Since arriving in Beirut in 2007 he said he has seen a steady decline and key to that is HZB.

“Hezbollah have allowed the political elite to rob the place blind so that they can get their political gain, and they are never called to account for it,” he added.

Lee said that like the southern suburbs of Beirut where there is a Shia majority, South Lebanon is HZB controlled and that while the area is small it has a huge impact on the country as a whole.

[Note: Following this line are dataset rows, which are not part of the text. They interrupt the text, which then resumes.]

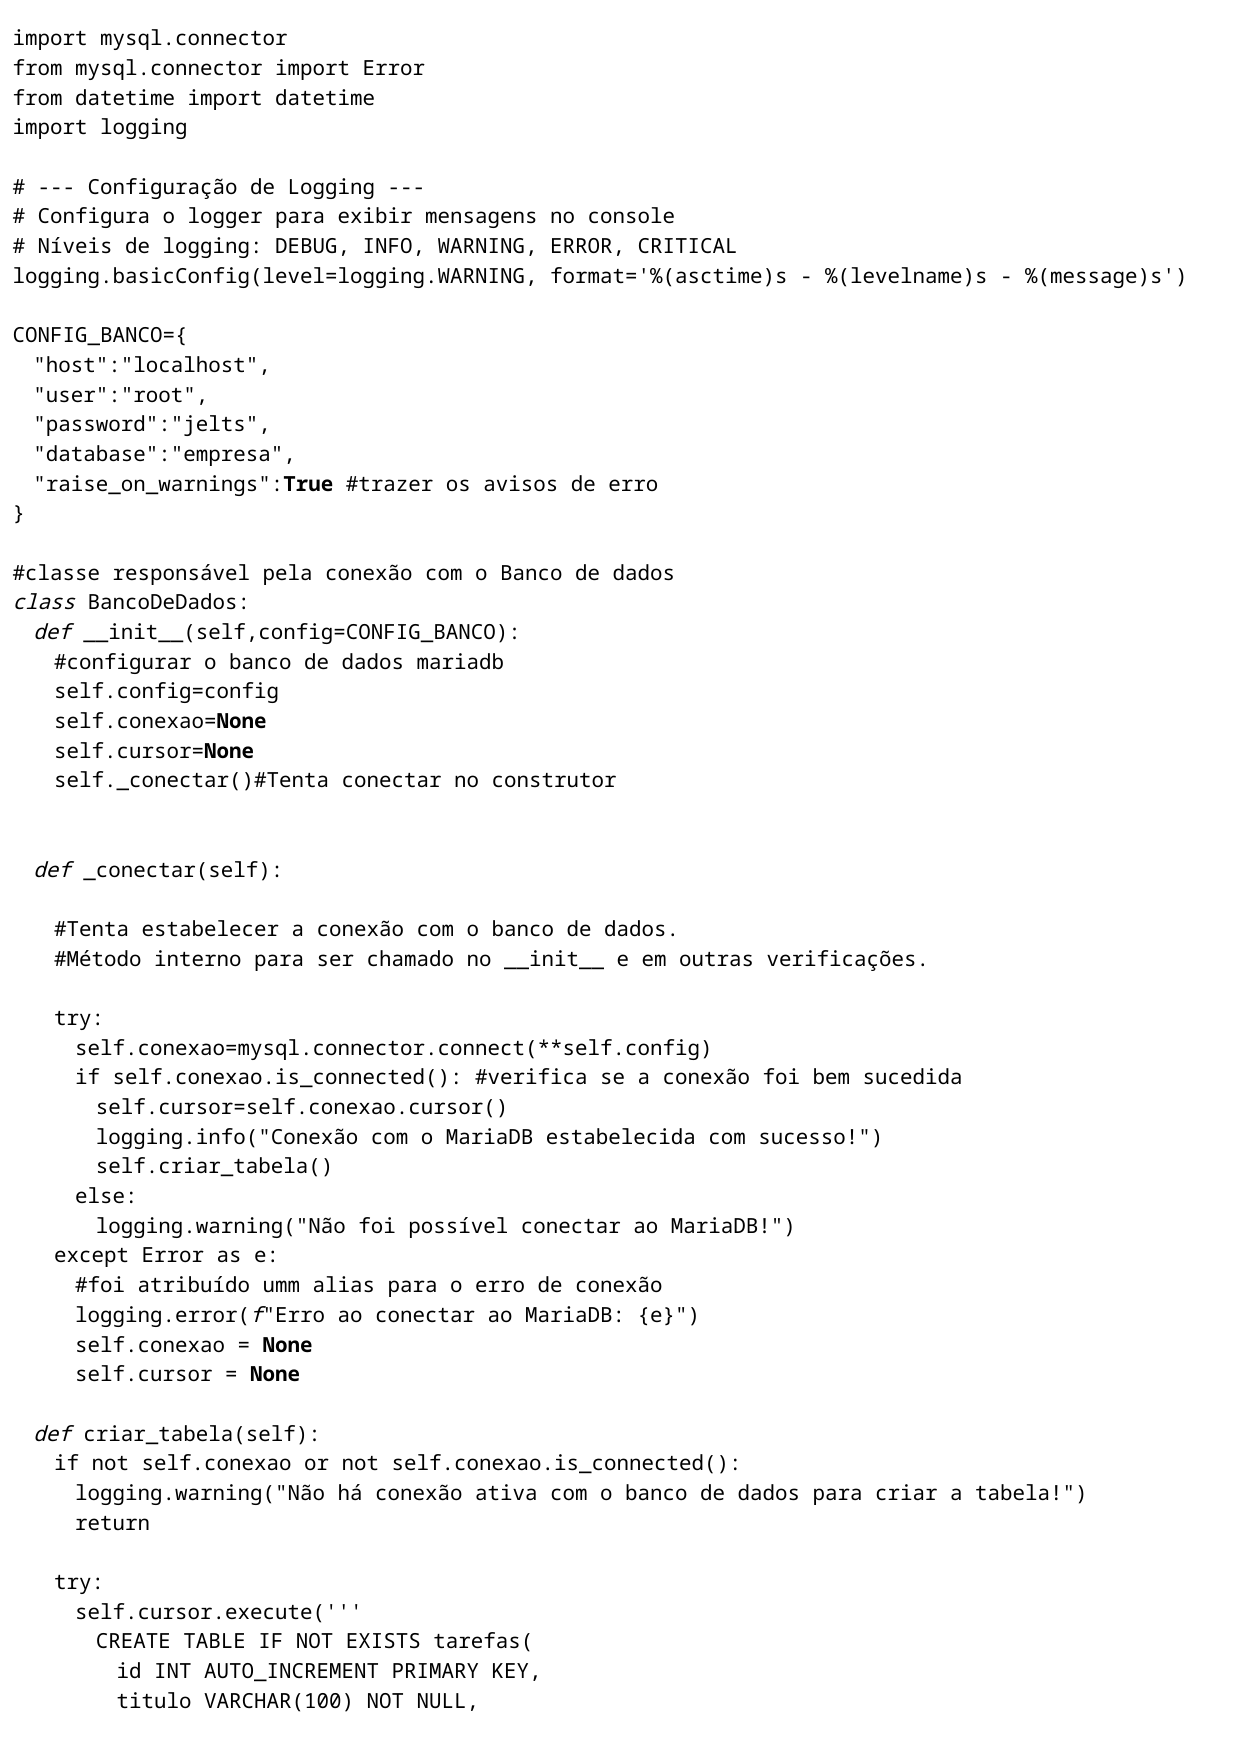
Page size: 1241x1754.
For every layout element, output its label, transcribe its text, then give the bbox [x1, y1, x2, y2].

text logging.basicConfig(level=logging.WARNING, format='%(asctime)s - %(levelname)s - %(message)s') [12, 260, 1211, 289]
text from mysql.connector import Error [12, 52, 1211, 82]
text import mysql.connector [12, 23, 1211, 52]
text def criar_tabela(self): [12, 1417, 1211, 1447]
text #classe responsável pela conexão com o Banco de dados [12, 557, 1211, 586]
text #configurar o banco de dados mariadb [12, 646, 1211, 675]
text "database":"empresa", [12, 438, 1211, 467]
text except Error as e: [12, 1239, 1211, 1269]
text try: [12, 1566, 1211, 1596]
text logging.warning("Não foi possível conectar ao MariaDB!") [12, 1210, 1211, 1239]
text self.cursor.execute(''' [12, 1596, 1211, 1625]
text self.conexao=None [12, 705, 1211, 735]
text #Método interno para ser chamado no __init__ e em outras verificações. [12, 942, 1211, 972]
text # Níveis de logging: DEBUG, INFO, WARNING, ERROR, CRITICAL [12, 230, 1211, 260]
text if not self.conexao or not self.conexao.is_connected(): [12, 1447, 1211, 1477]
text logging.error(f"Erro ao conectar ao MariaDB: {e}") [12, 1299, 1211, 1328]
text # Configura o logger para exibir mensagens no console [12, 200, 1211, 230]
text titulo VARCHAR(100) NOT NULL, [12, 1685, 1211, 1714]
text logging.warning("Não há conexão ativa com o banco de dados para criar a tabela!") [12, 1477, 1211, 1507]
text self.cursor = None [12, 1358, 1211, 1388]
text class BancoDeDados: [12, 586, 1211, 616]
text id INT AUTO_INCREMENT PRIMARY KEY, [12, 1655, 1211, 1685]
text return [12, 1507, 1211, 1536]
text #Tenta estabelecer a conexão com o banco de dados. [12, 913, 1211, 942]
text self.conexao = None [12, 1328, 1211, 1358]
text "user":"root", [12, 378, 1211, 408]
text "host":"localhost", [12, 349, 1211, 378]
text self.cursor=self.conexao.cursor() [12, 1091, 1211, 1121]
text self._conectar()#Tenta conectar no construtor [12, 764, 1211, 794]
text self.conexao=mysql.connector.connect(**self.config) [12, 1032, 1211, 1061]
text # --- Configuração de Logging --- [12, 171, 1211, 200]
text try: [12, 1002, 1211, 1032]
text def _conectar(self): [12, 853, 1211, 883]
text else: [12, 1180, 1211, 1210]
text "raise_on_warnings":True #trazer os avisos de erro [12, 467, 1211, 497]
text self.criar_tabela() [12, 1150, 1211, 1180]
text } [12, 497, 1211, 527]
text import logging [12, 111, 1211, 141]
text if self.conexao.is_connected(): #verifica se a conexão foi bem sucedida [12, 1061, 1211, 1091]
text from datetime import datetime [12, 82, 1211, 111]
text self.cursor=None [12, 735, 1211, 764]
text def __init__(self,config=CONFIG_BANCO): [12, 616, 1211, 646]
text #foi atribuído umm alias para o erro de conexão [12, 1269, 1211, 1299]
text self.config=config [12, 675, 1211, 705]
text "password":"jelts", [12, 408, 1211, 438]
text CREATE TABLE IF NOT EXISTS tarefas( [12, 1625, 1211, 1655]
text logging.info("Conexão com o MariaDB estabelecida com sucesso!") [12, 1121, 1211, 1150]
text CONFIG_BANCO={ [12, 319, 1211, 349]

“It’s a very tense area but it’s small enough – there’s only this one main coastal road that will take you down there. So the geography kind of dictates a lot of it, but it is squashed in,” he said. 

For Lee that squashed in nature of South Lebanon has meant that people focus on earning a living from “certain sources” and with that comes allegiances.

This coupled with a failure by central Government to assist and fund the outer reaches has meant that there is now a growth in instability.

beirut-lebanon-09th-aug-2022-supporters-of-hezbollah-the-lebanese-pro-iranian-shia-islamist-political-group-parade-during-a-mass-rally-at-beiruts-southern-suburb-to-mark-ashura-a-day-on-which Supporters of Hezbollah, the Lebanese pro-Iranian Shia Islamist political group, parade during a mass rally at Beirut's southern suburb. Alamy Stock Photo Alamy Stock Photo

Lee believes that there will be a temporary boost to the economy at Christmas as emigrants, who could afford to leave, will return to their families with much needed currency. 

But it will return to the status quo of disaster after that and the impunity for the groups such as HZB will continue to bring Lebanon to an inevitable demise.

“I believe now that it’s just grinding down. This is the way a lot of things have been happening.

“We know there was no progress in any of the investigations into the targeted killings, because that’s the line that the Lebanese Government and authority needs to take or feel that they need to take to keep the balance in what is a powder keg.”